Todos aceptaron sonrientes y poco después Jack fue llevado a tierra, continuando las parejas en su paseo.

Jack no se sentía contento. Pensaba continuamente en Ed y parecía muy preocupado por su amigo. Se puso a cortar hojas de menta para la señora Pecq y luego se fue hasta su casa para jugar con Jill.

Al día siguiente, Ed había empeorado y durante una semana siguió en el mismo estado, sus amigos iban a diario hasta su casa para conocer las novedades, pero no los dejaban verlo. Estaba gravemente enfermo. Tanto que el sábado por la noche Ed había partido para ese viaje del que no se regresa jamás.

Por la tarde Jack había estado inquiriendo sobre su estado, y le habían dicho que reposaba sin sufrir. Joven e ignorante, creyó que esa noticia significaba una mejoría y que el peligro ya había pasado. Un rato más tarde estaba leyendo en la sala, cuando entró Frank con una expresión tan triste que daba a entender la mala noticia. El niño siguió leyendo y él, que sentía que debía decirle la verdad, y no sabía cómo, se sentó a su lado y le pasó un brazo por encima de los hombros, preguntando:

—¿Qué estás leyendo, Jack?

El tono tembloroso de la voz y el gesto cariñoso le hicieron adivinar la verdad.

—¿Ed se...? —no pudo terminar la palabra, y Frank fue incapaz de contestarle, sólo hizo un breve movimiento de cabeza.

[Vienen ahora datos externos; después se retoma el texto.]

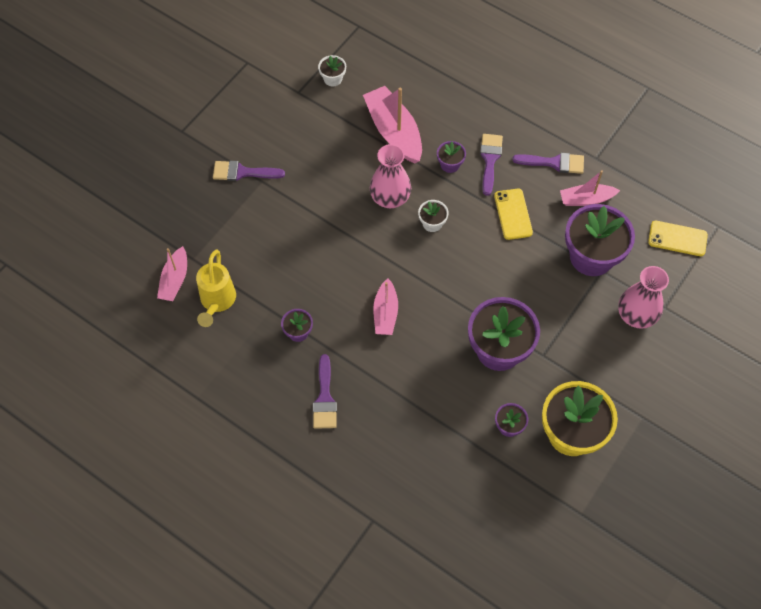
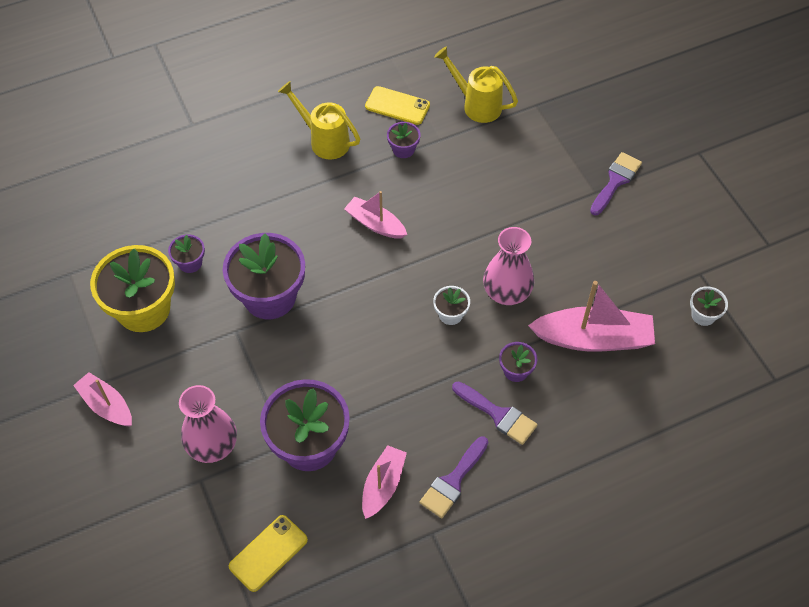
camera: 120 degrees right, 5 degrees down
(175, 280) = (520, 84): pink boat -> pink boat (106, 405)
(325, 398) = (324, 140): purple brush -> yellow watering can
(513, 214) = (412, 397): yellow phone -> yellow phone (397, 106)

Jack dejó caer su libro y ocultó su rostro en el almohadón del sofá. No lloraba, sino que trataba de convencerse de que no era cierto. Luego dijo, desesperado.

—¡No sé qué voy a hacer sin él!

—Sé que es duro para ti... Y para todos nosotros.

—Tú tienes a Gus y yo no tengo a nadie. Ed siempre fue bueno conmigo.

Frank advirtió en sus palabras como un involuntario reproche. En efecto, él no era tan bueno como Ed, y no era de extrañar que Jack lo quisiera tanto y sintiera tan profundamente la pérdida de su amigo.

—Me tienes a mí. Seré bueno contigo... Llora, hermano, eso te hará bien.

La señora Minot, enterada, abrió la puerta de la sala y al verlos abrazados se retiró silenciosamente. Habían aprendido por sí solos a reconfortarse, apoyándose uno en el otro.

Todos querían mucho a Ed, y ese cariño se exteriorizó en el acto del funeral. Las niñas habían adornado la iglesia con lindas flores, y el sacerdote pronunció unas bellas palabras elogiando sus cualidades.

Cuando Frank y Jack regresaron a su casa, encontraron a su madre hablando con Jill de las hermosas palabras que pronunció el sacerdote. Ambos coincidieron en ello y dijeron:

—Sería lindo que dijeran de nosotros lo que se dijo hoy de Ed.

—Traten de merecerlo. Me sentiría orgullosa de que pudieran decirse tales cosas de ustedes. Es bueno que hayan comprendido que en el dolor hay una parte hermosa —observó la señora Minot.

—Nunca había pensado en la muerte —dijo Frank—. Ahora tengo la impresión de que, frente a ella, todos tratamos de ser mejores y piadosos.

—Eso fue lo que me dijeron Merry y Molly —agregó Jill—. Me trajeron estas azucenas para que las guardara en recuerdo de Ed.

—Yo no necesito nada para recordarlo. Mi cariño me impedirá olvidarlo —suspiró Jack—. Sé que no está bien lo que voy a decir, pero no comprendo por qué Dios lo dejó morir.

—Hay muchas cosas que no podemos comprender, Jack. Y, sin embargo, debemos pensar que están hechas para nuestro bien. Eso es la fe. Cuando eras pequeño, tenías miedo a la oscuridad, pero si yo te hablaba te dormías, confiando en mí. Dios es más sabio que todos los padres y madres del mundo. Confía en El y no tendrás dudas ni temores —le dije amorosamente, su madre.